08 Ekim 2015 00:57

Ayaklı kütüphane

Ayaklı kütüphane

Fotoğraf: Envato

Paylaş

Sennur Abla’yı dün yitirdik. İnanması zor. Sanki sonsuza kadar yaşayacak gibiydi. Ufak tefek rahatsızlıkları olurdu ama hep ayaktaydı, hep bir etkinlikteydi.

Sennur Abla’yı tanıyalı yirmi yılı geçti. Onu ilk kez;  İHD’de mi, Evrensel gazetesinde mi, Evrensel Kültür dergisinde mi tanıdım, hatırlamıyorum. O hatırlardı.

Daha önce, yazılarından ve şiirlerinden tanıdım. 12 Eylül’de, o zor koşullarda YAZKO Edebiyat Dergisi’nde yazan bir avuç şair, yazar içinde en beğendiklerimden biriydi. İHD’nin de kurucularından ve ilk üyelerinden. İHD toplantılarına ve etkinliklerine Adnan Abi ile birlikte gelirler ve gençlere moral verirlerdi.

Sennur Abla’nın ne zaman ve ne kadar uyuduğunu merak ederdim. Haftada birkaç gazete ve dergi yazısı, yeni kitap çalışmaları, TV programı, yeni kitap hazırlıkları ve etkinlikler. Paneller, söyleşiler, grev ve direniş ziyaretleri.  İstanbul ve çevre illerdeki hemen hemen bütün grev ve direnişlere giderdi Adnan Abi ile birlikte. İşçilere şiir okur, onlarla söyleşirdi. İşçilik günlerini hiç unutmazdı.
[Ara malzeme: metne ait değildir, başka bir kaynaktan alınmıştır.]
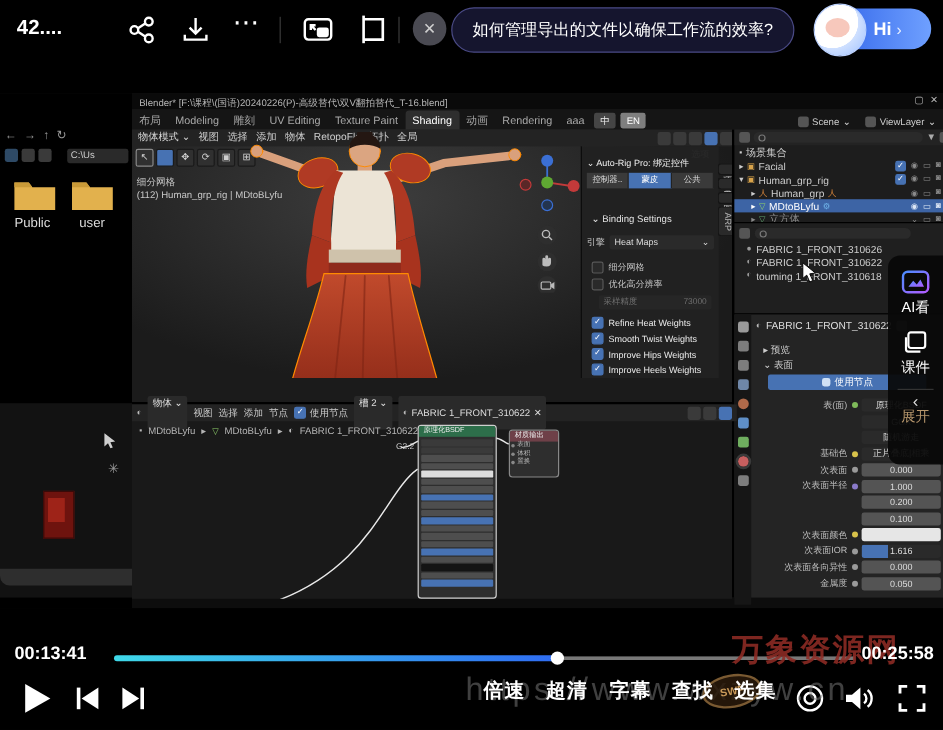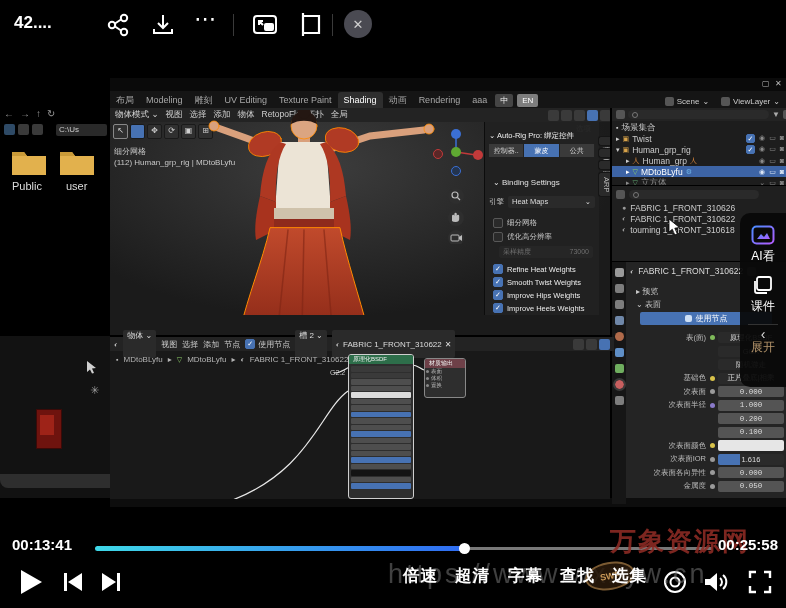"如何管理导出的文件以确保工作流的效率?" div.abs { html: none -> <div> <span>如何管理导出的文件以确保工作流的效率?</span> </div> }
Bir sohbet sırasında Adnan Abi, arkadaşlarının Sennur Abla’ya “ayaklı kütüphane” dediklerini söylemişti. Ben de tanımayan birine anlatırken öyle tarif ederdim. Ayaklı Kütüphane, her şeyi biliyor derdim. Bu kadar şeyi nasıl biliyor, ne zaman okuyor diye düşünürdüm zaman zaman. Belki de eskiden çok okumuştu. Çünkü, tanıdıktan sonraki yaşantısını, koşuşturmasını gördükten  sonra, günde bir iki saat okumaya ancak zaman buluyordur ve bu kadar okumayla her şey bilinmez derdim.  Ama sonra fark ettim ki, müthiş bir hafızası vardı. Okuduğu ve gördüğü hiçbir şeyi unutmazdı.

Ve hep yüzü gülerdi.

Sennur Abla, seni hiç unutmayacağız.

Bizi çok erken sensiz bıraktın.

Direniş çadırları, işçiler, hepimiz seni çok arayacağız.